Don’t Go Breaking My Heart

(Los Angeles, September 19, 2013)

Michele Watkins

Michele Watkins

The following short story was written by Michele Watkins, who says she is, “A reformed accountant thankful for a chance to string together words, ideas and images. She hopes to bring some light into a dark world.” I liked this story because it reminded me to live in the moment and never take anything for granted:

Don’t Go Breaking My Heart
By Michele Watkins

Bonnie sat up at the sound of the doorbell. She’d been lost in her thoughts sanding the 100-year old wood floor. She glanced toward the door and then down at her watch. Who could it be? Noon on Tuesday. She hadn’t showered since sometime on the weekend and she didn’t feel like chatting. The sound of feet shuffling. Were they leaving?

She moved to stand and found her right foot was asleep. She’d been down on her hands and knees for quite awhile. It was the fourth day of pushing her body since she rose from a sleepless night early Saturday morning. She opened the front door and found a small box at her feet. The mailbox hanging on the wall beside the door was brimming with mail. She casually pushed her hair back behind her ear as she glanced up and down the street to see if anybody was out. A gardener, but no neighbors. Good. She bent down to pick up the box, grabbed the mail as she stood, backed herself into the house and shut the door. She carried the pile of loot into the kitchen and set it down on the counter next to the answering machine that blinked five unheard messages. The box was from her Mom and the mail included a card from her sister.

She sliced through the packing tape with a kitchen knife and pulled the flaps of the box apart to peer inside. The note on top read: If I were within driving distance, I’d have been there on Saturday night. Please take care of yourself. Love, Mom

Below the note and some bright yellow tissue her Mom had nestled everything a person could buy for heartache relief. There was microwave popcorn, a bottle of wine, a chocolate bar and her favorite DVD. Beneath that and another layer of yellow tissue were a candle, shower gel, body lotion and her favorite kind of pajamas. It was the closest thing to a hug that her Mom could send from 3000 miles away. Bonnie smiled at each item, but tears rolled down her cheeks.

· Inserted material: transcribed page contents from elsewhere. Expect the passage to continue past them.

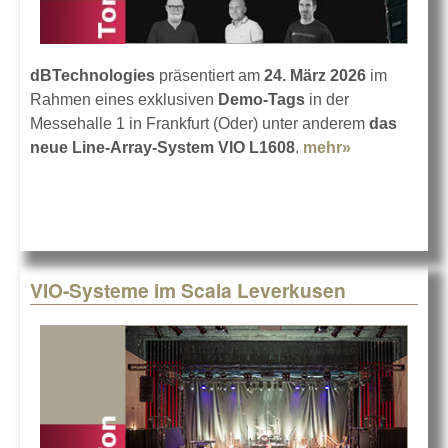
dBTechnologies
präsentiert am
24. März 2026
im
Rahmen eines exklusiven
Demo-Tags
in der
Messehalle 1 in Frankfurt (Oder) unter anderem
das
neue Line-Array-System VIO L1608
.
mehr»
about
dBTechnolo
VIO L1608
Demo-Tag
VIO-Systeme im Scala Leverkusen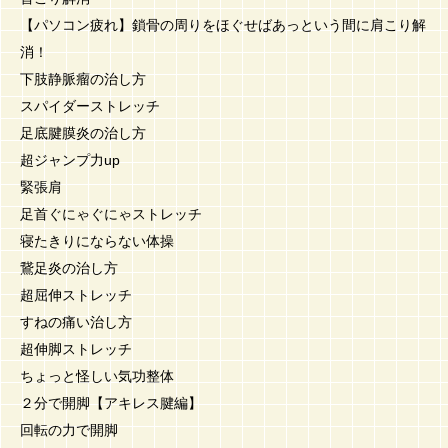
【パソコン疲れ】鎖骨の周りをほぐせばあっという間に肩こり解
消！
下肢静脈瘤の治し方
スパイダーストレッチ
足底腱膜炎の治し方
超ジャンプ力up
緊張肩
足首ぐにゃぐにゃストレッチ
寝たきりにならない体操
鵞足炎の治し方
超屈伸ストレッチ
すねの痛い治し方
超伸脚ストレッチ
ちょっと怪しい気功整体
２分で開脚【アキレス腱編】
回転の力で開脚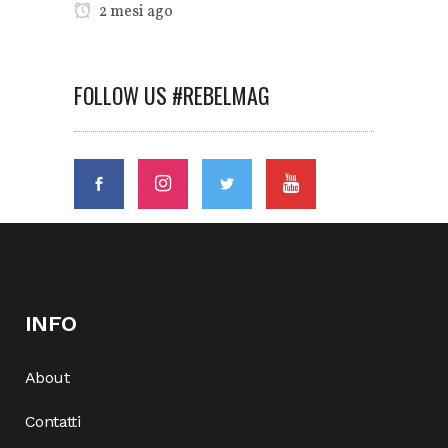
2 mesi ago
FOLLOW US #REBELMAG
INFO
About
Contatti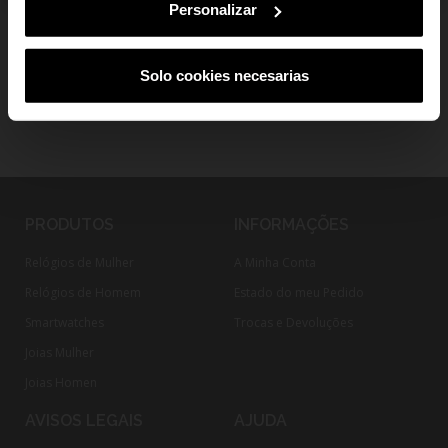
Personalizar
Solo cookies necesarias
PRODUTOS
INFORMAÇÕES
Relógios de Mulher
A Minha Conta
Relógios de Homem
Estado do meu Pedido
Smartwatches
Trocas e Devoluções
Joias Mulher
Joias Homen
AVISOS LEGAIS
AJUDA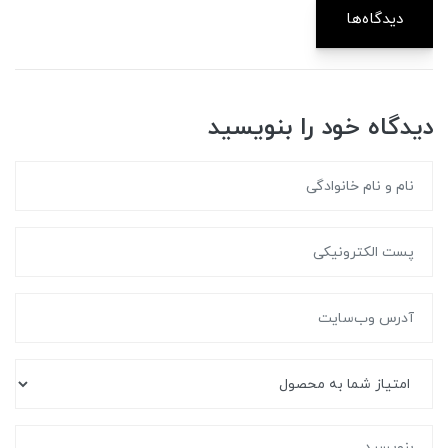
دیدگاه‌ها
دیدگاه خود را بنویسید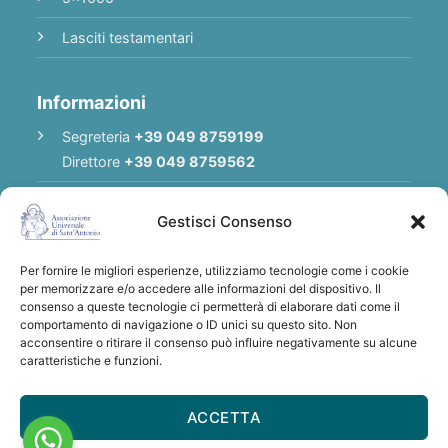
Lasciti testamentari
Informazioni
Segreteria
+39 049 8759199
Direttore
+39 049 8759562
E-mail
Redazione
|
E-mail
Direttore
Gestisci Consenso
E-mail
Associazione
Per fornire le migliori esperienze, utilizziamo tecnologie come i cookie
Privacy Policy
per memorizzare e/o accedere alle informazioni del dispositivo. Il
consenso a queste tecnologie ci permetterà di elaborare dati come il
comportamento di navigazione o ID unici su questo sito. Non
acconsentire o ritirare il consenso può influire negativamente su alcune
Grazie per qualsiasi donazione a sostegno
caratteristiche e funzioni.
dell'Associazione Universale di S. Antonio
IBAN: IT28 U030 6912 1181 0000 0012 641
ACCETTA
- BIC/SWIFT: BCITITMM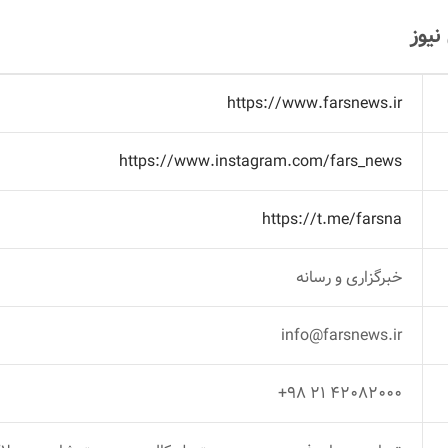
یوز
https://www.farsnews.ir
https://www.instagram.com/fars_news
https://t.me/farsna
خبرگزاری و رسانه
info@farsnews.ir
۴۲۰۸۲۰۰۰ ٢١ ٩٨+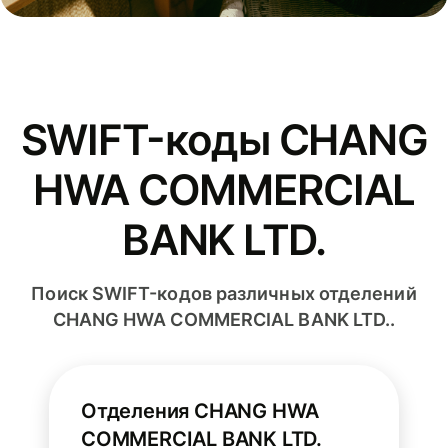
SWIFT-коды CHANG
HWA COMMERCIAL
BANK LTD.
Поиск SWIFT-кодов различных отделений
CHANG HWA COMMERCIAL BANK LTD..
Отделения CHANG HWA
COMMERCIAL BANK LTD.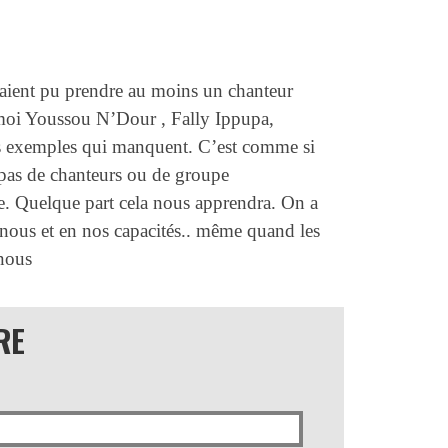
aient pu prendre au moins un chanteur
s moi Youssou N’Dour , Fally Ippupa,
es exemples qui manquent. C’est comme si
 pas de chanteurs ou de groupe
e. Quelque part cela nous apprendra. On a
 nous et en nos capacités.. même quand les
 nous
RE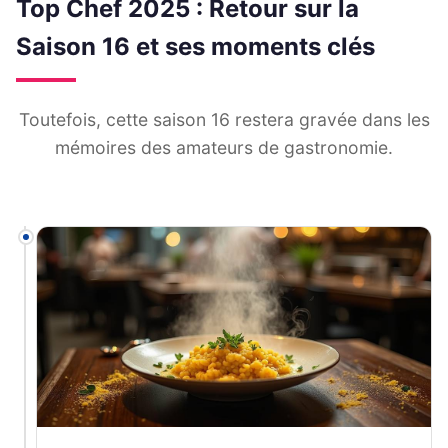
Top Chef 2025 : Retour sur la
Saison 16 et ses moments clés
Toutefois, cette saison 16 restera gravée dans les
mémoires des amateurs de gastronomie.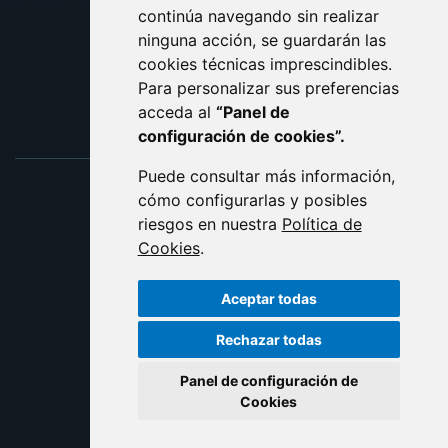
ACCESIBILIDAD
continúa navegando sin realizar
ninguna acción, se guardarán las
ENLACE EXTERNO AL C
cookies técnicas imprescindibles.
Para personalizar sus preferencias
acceda al
“Panel de
configuración de cookies”.
Puede consultar más información,
cómo configurarlas y posibles
riesgos en nuestra
Política de
Cookies
.
Aceptar todas
Rechazar todas
Panel de configuración de
Cookies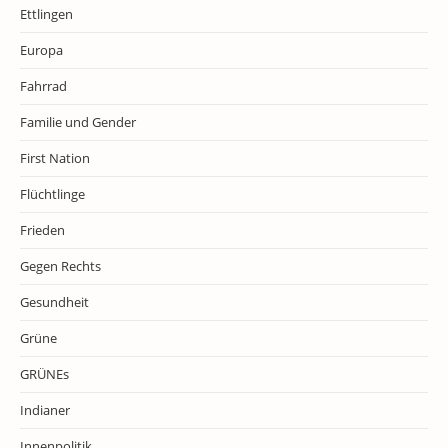
Ettlingen
Europa
Fahrrad
Familie und Gender
First Nation
Flüchtlinge
Frieden
Gegen Rechts
Gesundheit
Grüne
GRÜNEs
Indianer
Innenpolitik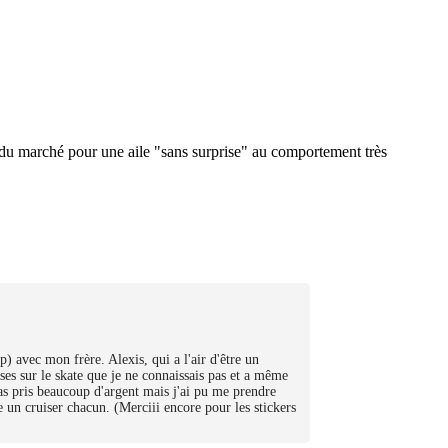
 du marché pour une aile "sans surprise" au comportement très
 avec mon frère. Alexis, qui a l'air d'être un
ses sur le skate que je ne connaissais pas et a même
pas pris beaucoup d'argent mais j'ai pu me prendre
 un cruiser chacun. (Merciii encore pour les stickers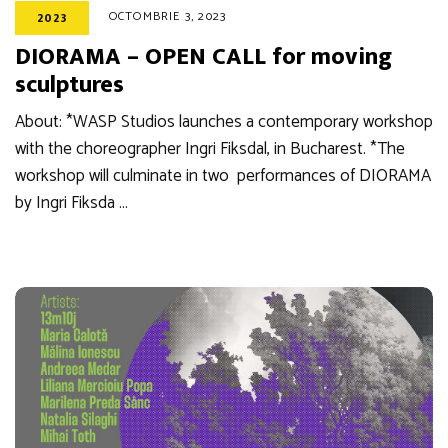
OCTOMBRIE 3, 2023
2023
DIORAMA – OPEN CALL for moving
sculptures
About: *WASP Studios launches a contemporary workshop
with the choreographer Ingri Fiksdal, in Bucharest. *The
workshop will culminate in two performances of DIORAMA
by Ingri Fiksda …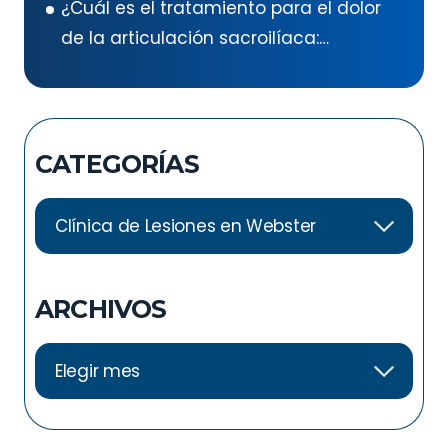
¿Cuál es el tratamiento para el dolor
automovilístico
de la articulación sacroilíaca:
ejercicios para el dolor de la
articulación sacroilíaca?
CATEGORÍAS
ARCHIVOS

She opened the card. The picture of two old women made her laugh. Inside her sister had written, I’ll be home in a couple of days. Love ya, Bev

And there it was, emotions on the surface. She sat down at the kitchen table and put her head in her hands. How many times would she have to pick herself up? Would she ever get to have the right guy? She really thought Mike was the one. THE ONE. Talk about loading a guy up with a lot of pressure. She didn’t want to see her neighbors or go back to work. She’d told everybody how perfect he was for her. She just knew. She’d keep this one past the third date.

And the third date had been awesome. He’d picked her up on his Harley and taken her to a great fish place at the beach. After dinner, they’d walked and laughed as the moonlight lit up the ocean. He took her home, walked her to the door, kissed her goodbye and hopped on his bike. He smiled and waved as he pulled away from the curb and drove right into the side of an RV that happened to be driving by at that very moment. Gone in a heartbeat was any chance of a fourth date.